The location to branch to if the value of the CSR is positive is given by the offset portion of the branch instruction, which has the octal value 376. Without digressing into a whole discussion about how 2's complement numbers are structured, suffice to say that this is a branch offset of -2.
Recall that the PC will have been incremented before the branch instruction is executed, so it will have the value 157762. Therefore the -2 offset, two words back from the value of the PC, will branch back to address 157756, which is the TSTB instruction again.
In other words, these two instructions loop until bit 7 of the CSR of the paper tape reader is set, indicating that the paper tape reader has a value ready to be loaded into memory.
157762 116162 157764 000002 157766 157400
These next three words represent a single MOVB (move byte) instruction, as reflected by the first two octal digits of the first word ("11").
The source operand of the move instruction is specified by the second two octal digits ("61"). This value means that the source is the value of a memory location obtained by adding the value in the R1 register (i.e. the CSR of the paper tape reader) plus the value specified in the next word of the instruction ("000002"). In other words the value "157 552", which is the data buffer register of the paper tape reader.
The destination operand of the move instruction is specified by the final two octal digits ("62") of the first word. This value means that the destination is the value of a memory location obtained by adding the value in the R2 register (which currently contains the octal value 352) plus the value specified in the final word of the instruction ("157400"). This gives a destination memory address of "157752".
Note that this value is actually one of the addresses that make up the bootstrap loader program itself. In fact, it is the memory address location of the value placed in register R2 and just used to determine the memory address location where the byte read from the paper tape is to be stored.
157770 005267 157772 177756
This next instruction is an INC (increment) instruction, as indicated by the octal value "0052". The location to be incremented is specified as a PC offset in the next word. The value "177756" is "-18" in 2's complement. The value in PC, after the location offset word has been read is "157774". Subtracting 18 from this gives a memory address of "177752".
So, in summary, this instruction increments the value in memory location "177752".
The final instruction in the bootstrap loader program is an unconditional. The branch instruction is "0004", which makes the branch offset 365 in octal, or -11 in decimal. So, after reading this instruction the PC will have the value "157776". Branching back 11 means subtracting 11 words (or 22 bytes) from the memory location, which means that this instruction branches back to memory location "157750".
The final byte of the bootstrap loader is the address of the CSR of the input device, in this case the CSR of the paper tape reader.
Summary of code
Here is a summary of the bootstrap loader:
Move address of paper tape reader CSR into R1
Move destination address offset into R2
Enable the paper tape reader and wait for a byte to become available
Move a byte from the paper tape reader buffer into the memory address 157400 + the destination address offset in R2.
Increment the destination address offset
Loop back to number 2
The sharper-eyed reader might have noticed that this code appears to be an infinite loop. So, how does it ever stop reading bytes from the paper tape? That's the subject of the next in this series of posts.
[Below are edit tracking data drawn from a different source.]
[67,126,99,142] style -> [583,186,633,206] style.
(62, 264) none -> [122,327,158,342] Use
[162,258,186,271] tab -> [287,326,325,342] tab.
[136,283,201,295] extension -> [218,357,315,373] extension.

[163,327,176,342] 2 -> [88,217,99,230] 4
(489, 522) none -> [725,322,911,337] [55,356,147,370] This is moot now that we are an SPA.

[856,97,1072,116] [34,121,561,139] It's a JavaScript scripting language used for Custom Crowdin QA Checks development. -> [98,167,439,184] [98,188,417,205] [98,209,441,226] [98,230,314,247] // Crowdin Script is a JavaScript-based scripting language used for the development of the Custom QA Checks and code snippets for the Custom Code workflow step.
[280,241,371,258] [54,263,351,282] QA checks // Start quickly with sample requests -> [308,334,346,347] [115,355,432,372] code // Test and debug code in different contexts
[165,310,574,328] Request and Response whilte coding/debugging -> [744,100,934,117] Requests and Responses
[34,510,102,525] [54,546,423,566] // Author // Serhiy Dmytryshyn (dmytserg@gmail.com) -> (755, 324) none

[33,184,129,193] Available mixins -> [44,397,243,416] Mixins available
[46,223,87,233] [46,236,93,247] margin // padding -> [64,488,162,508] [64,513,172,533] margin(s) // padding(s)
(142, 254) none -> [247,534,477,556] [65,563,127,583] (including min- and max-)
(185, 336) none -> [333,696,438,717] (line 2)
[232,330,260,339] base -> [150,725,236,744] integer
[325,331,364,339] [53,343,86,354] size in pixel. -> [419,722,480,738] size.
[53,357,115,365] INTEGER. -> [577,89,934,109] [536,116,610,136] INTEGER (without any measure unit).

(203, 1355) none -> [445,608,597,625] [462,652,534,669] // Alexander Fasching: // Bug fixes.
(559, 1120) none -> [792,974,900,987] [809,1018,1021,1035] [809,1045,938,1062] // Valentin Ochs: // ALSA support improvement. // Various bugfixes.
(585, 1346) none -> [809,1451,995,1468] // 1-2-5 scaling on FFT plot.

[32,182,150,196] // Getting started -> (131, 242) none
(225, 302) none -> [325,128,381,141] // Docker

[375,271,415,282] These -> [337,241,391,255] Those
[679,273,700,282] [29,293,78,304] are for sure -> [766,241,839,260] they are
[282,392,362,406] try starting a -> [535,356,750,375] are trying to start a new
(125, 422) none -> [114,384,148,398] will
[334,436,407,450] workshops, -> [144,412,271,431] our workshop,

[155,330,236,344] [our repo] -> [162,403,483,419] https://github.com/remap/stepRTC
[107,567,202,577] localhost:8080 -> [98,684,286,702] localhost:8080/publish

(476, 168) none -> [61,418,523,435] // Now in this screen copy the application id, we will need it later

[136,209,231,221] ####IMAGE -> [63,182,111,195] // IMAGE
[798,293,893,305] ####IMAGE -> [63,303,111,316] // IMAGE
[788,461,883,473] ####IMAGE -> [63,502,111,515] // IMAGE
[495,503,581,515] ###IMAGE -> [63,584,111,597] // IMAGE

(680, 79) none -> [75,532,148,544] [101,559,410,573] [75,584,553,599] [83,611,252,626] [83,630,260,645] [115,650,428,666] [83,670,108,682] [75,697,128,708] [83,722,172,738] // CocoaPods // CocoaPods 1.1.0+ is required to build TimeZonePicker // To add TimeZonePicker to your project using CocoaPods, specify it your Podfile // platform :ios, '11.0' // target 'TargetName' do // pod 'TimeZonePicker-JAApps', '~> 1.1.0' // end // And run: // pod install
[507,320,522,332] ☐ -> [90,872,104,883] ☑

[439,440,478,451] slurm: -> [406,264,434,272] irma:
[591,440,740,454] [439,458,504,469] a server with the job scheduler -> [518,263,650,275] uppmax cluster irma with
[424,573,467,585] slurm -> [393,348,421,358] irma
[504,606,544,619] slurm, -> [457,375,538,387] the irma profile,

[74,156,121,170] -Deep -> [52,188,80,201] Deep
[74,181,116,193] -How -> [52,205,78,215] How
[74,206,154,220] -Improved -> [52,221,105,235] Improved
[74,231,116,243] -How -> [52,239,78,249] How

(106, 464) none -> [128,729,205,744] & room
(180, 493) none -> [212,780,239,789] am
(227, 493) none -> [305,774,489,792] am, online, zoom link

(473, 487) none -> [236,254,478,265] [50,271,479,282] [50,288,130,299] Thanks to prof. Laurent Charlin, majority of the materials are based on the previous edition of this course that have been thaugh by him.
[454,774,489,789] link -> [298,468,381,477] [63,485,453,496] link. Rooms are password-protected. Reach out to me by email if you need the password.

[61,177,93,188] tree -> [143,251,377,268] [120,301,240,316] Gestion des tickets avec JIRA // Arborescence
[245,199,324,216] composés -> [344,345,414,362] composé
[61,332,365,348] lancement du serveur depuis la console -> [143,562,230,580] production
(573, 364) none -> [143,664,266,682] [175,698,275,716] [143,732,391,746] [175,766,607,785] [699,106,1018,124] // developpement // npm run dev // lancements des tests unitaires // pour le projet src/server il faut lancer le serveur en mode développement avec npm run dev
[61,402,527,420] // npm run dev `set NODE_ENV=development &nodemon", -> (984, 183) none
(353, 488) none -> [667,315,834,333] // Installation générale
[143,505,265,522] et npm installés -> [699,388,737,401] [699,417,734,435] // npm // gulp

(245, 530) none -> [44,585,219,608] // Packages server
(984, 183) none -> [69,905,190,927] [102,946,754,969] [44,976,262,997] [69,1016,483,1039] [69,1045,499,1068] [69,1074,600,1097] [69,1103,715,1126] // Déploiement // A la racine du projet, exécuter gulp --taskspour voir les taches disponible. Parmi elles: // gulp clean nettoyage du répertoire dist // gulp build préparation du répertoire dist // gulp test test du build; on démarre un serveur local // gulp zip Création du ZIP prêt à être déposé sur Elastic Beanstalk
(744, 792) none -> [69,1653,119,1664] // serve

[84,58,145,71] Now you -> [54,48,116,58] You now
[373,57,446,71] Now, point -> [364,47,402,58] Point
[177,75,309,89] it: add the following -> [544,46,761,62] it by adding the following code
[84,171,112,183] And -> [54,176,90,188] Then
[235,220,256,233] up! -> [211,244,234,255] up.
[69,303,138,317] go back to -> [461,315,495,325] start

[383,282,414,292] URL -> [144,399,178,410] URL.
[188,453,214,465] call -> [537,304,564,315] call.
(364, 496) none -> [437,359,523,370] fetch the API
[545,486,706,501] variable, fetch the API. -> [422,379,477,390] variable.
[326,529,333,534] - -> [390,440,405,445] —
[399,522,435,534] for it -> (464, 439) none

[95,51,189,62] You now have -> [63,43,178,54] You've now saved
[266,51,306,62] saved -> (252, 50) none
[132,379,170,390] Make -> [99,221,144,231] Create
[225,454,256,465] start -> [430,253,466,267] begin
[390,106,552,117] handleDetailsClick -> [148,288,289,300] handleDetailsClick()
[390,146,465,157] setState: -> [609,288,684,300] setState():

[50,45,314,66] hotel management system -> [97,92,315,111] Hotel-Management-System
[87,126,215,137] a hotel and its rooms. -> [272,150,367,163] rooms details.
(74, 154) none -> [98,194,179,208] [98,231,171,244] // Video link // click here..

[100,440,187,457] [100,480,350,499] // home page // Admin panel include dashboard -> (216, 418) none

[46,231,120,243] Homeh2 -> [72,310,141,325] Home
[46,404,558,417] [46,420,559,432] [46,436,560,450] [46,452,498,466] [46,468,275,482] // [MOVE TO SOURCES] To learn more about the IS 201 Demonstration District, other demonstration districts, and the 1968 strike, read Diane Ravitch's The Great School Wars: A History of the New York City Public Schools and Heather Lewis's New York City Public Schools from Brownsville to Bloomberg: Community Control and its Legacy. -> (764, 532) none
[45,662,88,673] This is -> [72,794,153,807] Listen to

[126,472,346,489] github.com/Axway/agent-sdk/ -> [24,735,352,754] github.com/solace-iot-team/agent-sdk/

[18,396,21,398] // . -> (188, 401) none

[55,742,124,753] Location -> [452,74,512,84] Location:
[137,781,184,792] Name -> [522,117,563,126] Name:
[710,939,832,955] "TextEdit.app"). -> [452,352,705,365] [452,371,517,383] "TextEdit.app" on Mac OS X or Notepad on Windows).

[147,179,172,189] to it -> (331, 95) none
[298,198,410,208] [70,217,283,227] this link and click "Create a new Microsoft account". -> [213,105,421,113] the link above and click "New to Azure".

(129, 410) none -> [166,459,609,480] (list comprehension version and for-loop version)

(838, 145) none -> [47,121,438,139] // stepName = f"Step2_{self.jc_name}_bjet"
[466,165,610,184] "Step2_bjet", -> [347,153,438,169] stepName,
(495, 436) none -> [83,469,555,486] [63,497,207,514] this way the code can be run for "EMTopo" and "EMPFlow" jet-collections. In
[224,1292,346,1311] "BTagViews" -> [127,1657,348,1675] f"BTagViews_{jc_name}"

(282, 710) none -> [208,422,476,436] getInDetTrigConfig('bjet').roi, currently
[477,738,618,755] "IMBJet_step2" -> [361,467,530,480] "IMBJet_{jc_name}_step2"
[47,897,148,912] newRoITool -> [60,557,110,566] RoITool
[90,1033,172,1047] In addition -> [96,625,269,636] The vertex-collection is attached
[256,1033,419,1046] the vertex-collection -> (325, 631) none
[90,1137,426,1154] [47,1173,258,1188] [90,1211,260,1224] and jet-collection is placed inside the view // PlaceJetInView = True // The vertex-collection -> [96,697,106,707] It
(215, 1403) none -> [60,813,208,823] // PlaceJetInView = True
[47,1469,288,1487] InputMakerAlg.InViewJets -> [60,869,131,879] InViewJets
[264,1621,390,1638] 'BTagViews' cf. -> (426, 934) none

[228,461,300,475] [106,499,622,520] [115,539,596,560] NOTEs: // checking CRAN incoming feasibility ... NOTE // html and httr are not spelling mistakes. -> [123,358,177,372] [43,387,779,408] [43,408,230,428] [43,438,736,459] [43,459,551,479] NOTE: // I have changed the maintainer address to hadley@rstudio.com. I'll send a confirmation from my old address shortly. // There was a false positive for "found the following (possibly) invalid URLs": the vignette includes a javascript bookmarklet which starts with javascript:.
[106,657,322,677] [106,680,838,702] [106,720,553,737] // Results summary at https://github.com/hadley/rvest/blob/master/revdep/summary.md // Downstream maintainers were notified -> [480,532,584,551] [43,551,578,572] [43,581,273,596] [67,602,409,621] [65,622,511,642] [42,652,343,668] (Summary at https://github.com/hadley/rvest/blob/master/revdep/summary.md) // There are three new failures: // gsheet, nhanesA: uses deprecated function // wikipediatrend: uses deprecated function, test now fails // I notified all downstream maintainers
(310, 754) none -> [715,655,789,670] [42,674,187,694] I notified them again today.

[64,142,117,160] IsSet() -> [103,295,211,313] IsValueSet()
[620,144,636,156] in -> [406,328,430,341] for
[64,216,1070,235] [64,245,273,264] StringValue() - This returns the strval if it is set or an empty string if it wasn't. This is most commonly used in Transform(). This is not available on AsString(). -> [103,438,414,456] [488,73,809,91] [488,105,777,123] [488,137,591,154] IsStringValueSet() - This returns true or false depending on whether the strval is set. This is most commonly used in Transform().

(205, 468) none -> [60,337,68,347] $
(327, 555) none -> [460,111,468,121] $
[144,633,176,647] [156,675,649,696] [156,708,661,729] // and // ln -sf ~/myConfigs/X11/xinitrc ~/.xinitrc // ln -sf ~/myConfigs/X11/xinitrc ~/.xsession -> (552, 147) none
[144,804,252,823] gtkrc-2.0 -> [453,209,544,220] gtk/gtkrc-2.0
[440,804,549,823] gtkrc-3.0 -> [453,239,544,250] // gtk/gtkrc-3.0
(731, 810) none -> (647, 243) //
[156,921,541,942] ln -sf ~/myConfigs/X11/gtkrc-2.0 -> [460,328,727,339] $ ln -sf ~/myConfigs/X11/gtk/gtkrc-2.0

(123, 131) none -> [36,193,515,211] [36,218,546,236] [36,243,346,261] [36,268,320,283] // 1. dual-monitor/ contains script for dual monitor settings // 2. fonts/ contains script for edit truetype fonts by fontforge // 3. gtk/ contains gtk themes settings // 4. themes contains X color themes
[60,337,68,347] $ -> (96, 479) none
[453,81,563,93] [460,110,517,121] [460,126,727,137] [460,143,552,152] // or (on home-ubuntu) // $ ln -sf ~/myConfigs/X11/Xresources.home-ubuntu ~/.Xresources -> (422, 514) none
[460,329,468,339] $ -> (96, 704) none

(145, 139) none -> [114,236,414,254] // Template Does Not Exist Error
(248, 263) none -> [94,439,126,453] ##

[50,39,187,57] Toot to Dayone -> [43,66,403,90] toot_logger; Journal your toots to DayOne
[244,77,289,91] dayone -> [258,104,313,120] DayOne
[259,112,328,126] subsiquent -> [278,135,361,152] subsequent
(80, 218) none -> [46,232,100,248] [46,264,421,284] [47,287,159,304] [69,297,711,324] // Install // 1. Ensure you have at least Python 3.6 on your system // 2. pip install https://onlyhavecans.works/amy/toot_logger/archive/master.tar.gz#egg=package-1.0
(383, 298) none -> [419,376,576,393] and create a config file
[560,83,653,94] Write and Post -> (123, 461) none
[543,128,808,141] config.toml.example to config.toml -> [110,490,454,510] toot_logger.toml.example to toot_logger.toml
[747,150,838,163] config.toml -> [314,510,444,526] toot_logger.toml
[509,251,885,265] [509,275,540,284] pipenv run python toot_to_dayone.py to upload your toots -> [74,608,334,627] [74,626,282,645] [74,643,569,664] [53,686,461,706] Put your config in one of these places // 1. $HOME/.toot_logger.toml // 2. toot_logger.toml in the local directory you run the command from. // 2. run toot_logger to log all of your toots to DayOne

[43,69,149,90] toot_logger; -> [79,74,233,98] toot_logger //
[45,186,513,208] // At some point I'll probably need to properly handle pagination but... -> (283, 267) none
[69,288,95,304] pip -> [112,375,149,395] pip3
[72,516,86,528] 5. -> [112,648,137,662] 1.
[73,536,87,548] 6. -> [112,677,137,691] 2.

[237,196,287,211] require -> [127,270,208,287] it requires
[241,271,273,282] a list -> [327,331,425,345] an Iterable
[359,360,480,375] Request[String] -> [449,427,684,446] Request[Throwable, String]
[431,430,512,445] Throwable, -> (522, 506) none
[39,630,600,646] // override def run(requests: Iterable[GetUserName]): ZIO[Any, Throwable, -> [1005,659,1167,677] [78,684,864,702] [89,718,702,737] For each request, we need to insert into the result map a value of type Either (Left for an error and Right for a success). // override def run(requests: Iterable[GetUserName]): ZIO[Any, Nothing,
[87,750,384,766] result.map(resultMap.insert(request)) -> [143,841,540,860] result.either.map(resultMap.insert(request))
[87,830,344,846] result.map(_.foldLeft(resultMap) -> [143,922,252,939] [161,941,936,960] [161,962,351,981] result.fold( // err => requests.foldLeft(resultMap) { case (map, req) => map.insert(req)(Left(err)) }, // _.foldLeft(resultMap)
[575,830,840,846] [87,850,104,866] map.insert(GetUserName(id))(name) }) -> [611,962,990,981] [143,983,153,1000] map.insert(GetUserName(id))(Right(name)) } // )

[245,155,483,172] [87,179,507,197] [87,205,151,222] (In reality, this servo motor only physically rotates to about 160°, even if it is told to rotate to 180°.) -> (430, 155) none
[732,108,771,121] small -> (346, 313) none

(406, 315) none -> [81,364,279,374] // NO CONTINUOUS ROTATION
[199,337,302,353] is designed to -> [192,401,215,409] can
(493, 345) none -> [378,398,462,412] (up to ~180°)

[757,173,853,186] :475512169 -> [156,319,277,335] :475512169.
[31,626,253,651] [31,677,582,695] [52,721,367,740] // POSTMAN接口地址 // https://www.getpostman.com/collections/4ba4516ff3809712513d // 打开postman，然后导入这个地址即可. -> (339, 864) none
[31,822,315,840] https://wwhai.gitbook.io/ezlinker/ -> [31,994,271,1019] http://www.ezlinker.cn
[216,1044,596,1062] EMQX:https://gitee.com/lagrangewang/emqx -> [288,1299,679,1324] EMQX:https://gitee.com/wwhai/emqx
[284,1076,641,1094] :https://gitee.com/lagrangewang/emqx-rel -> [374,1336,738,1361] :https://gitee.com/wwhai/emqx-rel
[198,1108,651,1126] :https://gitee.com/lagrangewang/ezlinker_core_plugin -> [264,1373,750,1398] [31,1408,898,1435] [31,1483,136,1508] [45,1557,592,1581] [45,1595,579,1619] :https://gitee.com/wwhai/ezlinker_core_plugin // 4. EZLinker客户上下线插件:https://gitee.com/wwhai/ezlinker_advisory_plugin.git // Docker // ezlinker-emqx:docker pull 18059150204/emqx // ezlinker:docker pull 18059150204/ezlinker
A useful reference for understanding the operation of the PC11 paper tape reader, particularly the location of the various memory mapped I/O registers, is the PC11 control manual.
I mentioned in my post on a really useful resource for learning PDP-11, that there were a series of training videos made by DEC in 1977 that describe a lot of the features of the PDP-11. Two of them in particular describe the bootstrap loading process in detail; Tape 23 - IO Programming part C and Tape 24 - IO Programming part D.